Begin, for the sake of beginning somewhere, with Greenspan's attempts to be a hero for all seasons by turning the spigot off and on, again and again, and proceed to the subsequent heavyhanded attempts to eliminate all risk from pension fund portfolios after the Nasdaq crash and earnings fraud at Enron/WorldCom. Pension funds couldn't invest in stocks the way they had been doing — too risky! What could they do to meet their payout obligations? Wall Street had a wonderful new invention –top-rated mortgage and asset-backed securities. Unfortunately, they weren't exactly risk-free. Was lack of regulation the problem? No. And neither was the desire to get rich. The problem is that the bright minds of Wall Street can come up with contorted solutions when they have to satisfy their customers while dealing with regulations designed to eliminate risk. Unfortunately the whole debacle may become the excuse for a massive power shift to the federal government. Larry Summers had a piece in the FT last week calling for the government to save the economy with infrastructure spending. Sure, let's get the Army Corps of Engineers back to work redesigning natural waterways so they never work properly again. Back in the '80s, Reagan was attacked for his supposed simplemindedness, but in the '90s, his basic ideas had become the consensus. So much that as VP, Al Gore's main hobbyhorse was cost-cutting. Nowadays, it's hip in Manhattan to trash the free market. Our leadership abdication comes at a bad time, because the money nowadays is in the hands of people who care nothing for economic freedom. Nobody is aspiring to avoid the Road to Serfdom. China's free market is largely an illusion; prices for commodities are set by the government, not the market, the currency is still not freely convertible, the government still has a tight grip on far too much. The aspiring Mideast financial centers are being thrown up with royal-family money and control. Russia–
let's not even go there; the replacement of democratic aspirations with a systemic corruption is too sad to contemplate. Fortunately nobody can block people who want to be free forever. But there is no political freedom without economic freedom. Those pseudo-Socialist Realist posters of Obama that look like Che give me the shivers.
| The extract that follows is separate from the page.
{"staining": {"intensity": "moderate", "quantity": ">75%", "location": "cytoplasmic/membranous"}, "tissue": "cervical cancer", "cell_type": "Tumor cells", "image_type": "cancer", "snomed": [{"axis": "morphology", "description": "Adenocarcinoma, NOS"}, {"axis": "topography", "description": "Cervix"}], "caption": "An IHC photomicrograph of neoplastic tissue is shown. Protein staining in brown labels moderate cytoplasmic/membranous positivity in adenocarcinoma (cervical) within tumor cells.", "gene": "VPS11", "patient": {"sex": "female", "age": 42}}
I am indebted to the brilliant Louis-Vincent Gave for some of the ideas set forth here, but any errors, misunderstandings or misapplications are mine alone.
Stefan Jovanovich replies:
Laurel should take heart. My niece, who hopes to join the regulatory clerisy by becoming a member of the California Bar, has just publicly declared Obama the savior. She has been infallibly wrong about American politics for almost two decades now, and the more emphatic she is (Bilbray doesn't stand a chance was her last vocal pronouncement) the more reason there is to take the other side of the trade. Money chases freedom; that is why it has been flowing west in this country for nearly two centuries. What has changed in California in the past two decades is that the desire for economic regulation has overcome the "Don't Tread on Me" spirit that allowed us to be the world's greatest collection of fruits and nuts. But, that is also changing. The Democratic candidates lining up to replace the Governator (who is term limited out in 2010) make lots of noises about how terrible things are, but they are careful to limit their tax-raising rhetoric to "closing loopholes". None has said a word about tax rate increases. Gavin Newsome, San Francisco's mayor, revived gay marriage as an issue after the California Supreme Court rewrote our State's constitution because it is a safe issue for the Democratic primary and not one that arouses any great passion among Independent voters. It also avoids the question of where the bureaucracy is going to get the money. The voters have already made it clear that the answer will not be from new taxes, even on the rich. The Sons and Daughters of Liberty are still alive and kicking and asking for lower tax assessments on their real estate.
George $oros wrote:
Because financial markets do not tend towards equilibrium they cannot be left to their own devices. Periodic crises bring forth regulatory reforms. That is how central banking and the regulation of financial markets have evolved. […T]he reflexive interplay between financial markets and the financial authorities is an ongoing process. The important thing to realize is that both market participants and financial authorities act on the basis of imperfect understanding; that is what makes the interaction between them reflexive. […]
[Some people] blame market failures on the fallibility of the regulators and they are half right: both markets and regulators are fallible. […] The fact that regulators are fallible does not prove that markets are perfect. It merely justifies reexamining and improving the market environment.